→ **Problem**: Every line holding the word "feet" should be copied from the material.

→ **Data provided**:
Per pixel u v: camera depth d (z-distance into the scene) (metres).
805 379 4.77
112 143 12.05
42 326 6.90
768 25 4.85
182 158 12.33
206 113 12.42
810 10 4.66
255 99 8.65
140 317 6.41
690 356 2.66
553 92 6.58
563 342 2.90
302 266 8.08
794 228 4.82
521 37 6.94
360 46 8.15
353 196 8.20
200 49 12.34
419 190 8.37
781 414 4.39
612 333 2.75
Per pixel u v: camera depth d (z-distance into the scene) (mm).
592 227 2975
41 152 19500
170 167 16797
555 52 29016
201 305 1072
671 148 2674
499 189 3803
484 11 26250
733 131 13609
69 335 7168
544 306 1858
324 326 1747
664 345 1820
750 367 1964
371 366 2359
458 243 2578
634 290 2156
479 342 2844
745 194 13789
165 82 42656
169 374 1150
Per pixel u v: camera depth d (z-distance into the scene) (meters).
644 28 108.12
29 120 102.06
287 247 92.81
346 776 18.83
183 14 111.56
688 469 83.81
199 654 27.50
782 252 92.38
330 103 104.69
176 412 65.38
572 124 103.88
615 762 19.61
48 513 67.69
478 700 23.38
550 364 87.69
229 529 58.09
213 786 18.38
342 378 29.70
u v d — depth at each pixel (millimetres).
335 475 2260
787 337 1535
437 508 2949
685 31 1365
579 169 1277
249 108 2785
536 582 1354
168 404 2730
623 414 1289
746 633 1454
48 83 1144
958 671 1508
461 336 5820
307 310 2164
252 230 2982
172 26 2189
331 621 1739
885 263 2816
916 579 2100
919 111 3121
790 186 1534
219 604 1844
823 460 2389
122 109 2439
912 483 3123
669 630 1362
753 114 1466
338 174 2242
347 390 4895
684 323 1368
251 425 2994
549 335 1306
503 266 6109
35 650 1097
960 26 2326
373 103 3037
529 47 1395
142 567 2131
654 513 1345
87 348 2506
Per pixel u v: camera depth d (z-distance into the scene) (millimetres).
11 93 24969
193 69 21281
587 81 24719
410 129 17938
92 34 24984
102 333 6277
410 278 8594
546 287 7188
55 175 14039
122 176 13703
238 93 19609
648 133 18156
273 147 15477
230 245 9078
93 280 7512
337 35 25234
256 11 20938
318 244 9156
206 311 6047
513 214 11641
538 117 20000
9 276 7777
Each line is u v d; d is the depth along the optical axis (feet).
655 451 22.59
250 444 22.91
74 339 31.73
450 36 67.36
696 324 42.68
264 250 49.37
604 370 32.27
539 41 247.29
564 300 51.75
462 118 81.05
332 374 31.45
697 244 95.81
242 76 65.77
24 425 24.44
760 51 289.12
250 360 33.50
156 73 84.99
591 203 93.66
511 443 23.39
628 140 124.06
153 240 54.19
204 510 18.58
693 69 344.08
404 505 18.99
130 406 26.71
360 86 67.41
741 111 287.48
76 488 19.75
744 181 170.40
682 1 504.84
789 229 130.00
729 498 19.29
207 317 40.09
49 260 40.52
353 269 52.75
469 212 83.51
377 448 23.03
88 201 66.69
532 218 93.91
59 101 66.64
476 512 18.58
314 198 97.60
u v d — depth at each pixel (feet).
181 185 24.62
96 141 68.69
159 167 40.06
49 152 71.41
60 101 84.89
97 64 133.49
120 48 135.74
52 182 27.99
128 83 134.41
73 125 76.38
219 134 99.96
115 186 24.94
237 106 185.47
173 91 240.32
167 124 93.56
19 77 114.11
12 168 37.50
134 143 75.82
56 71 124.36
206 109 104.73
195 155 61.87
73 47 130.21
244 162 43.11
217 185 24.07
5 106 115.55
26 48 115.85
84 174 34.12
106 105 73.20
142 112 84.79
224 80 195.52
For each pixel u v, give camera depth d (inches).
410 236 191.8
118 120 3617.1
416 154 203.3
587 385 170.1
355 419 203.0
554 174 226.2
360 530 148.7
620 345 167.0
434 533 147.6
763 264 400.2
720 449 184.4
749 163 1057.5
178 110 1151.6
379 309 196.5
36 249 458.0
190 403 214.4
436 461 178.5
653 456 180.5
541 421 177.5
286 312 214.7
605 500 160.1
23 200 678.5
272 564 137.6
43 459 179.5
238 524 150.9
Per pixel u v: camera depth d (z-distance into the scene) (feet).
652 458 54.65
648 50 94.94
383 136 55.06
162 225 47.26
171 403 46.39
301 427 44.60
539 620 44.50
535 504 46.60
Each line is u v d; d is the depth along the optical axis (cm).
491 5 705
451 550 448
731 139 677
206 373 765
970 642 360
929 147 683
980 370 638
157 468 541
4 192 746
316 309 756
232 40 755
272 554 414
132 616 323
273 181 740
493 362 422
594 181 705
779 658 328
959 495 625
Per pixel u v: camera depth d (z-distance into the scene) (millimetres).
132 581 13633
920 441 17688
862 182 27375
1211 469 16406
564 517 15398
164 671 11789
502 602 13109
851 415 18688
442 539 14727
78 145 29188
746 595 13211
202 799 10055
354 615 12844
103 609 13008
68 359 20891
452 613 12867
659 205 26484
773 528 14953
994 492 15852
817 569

→ **Answer space**:
Each line is u v d; d is the depth along the optical axis (feet).
u v d — depth at each pixel (feet).
Per pixel u v: camera depth d (z-distance into the scene) (feet).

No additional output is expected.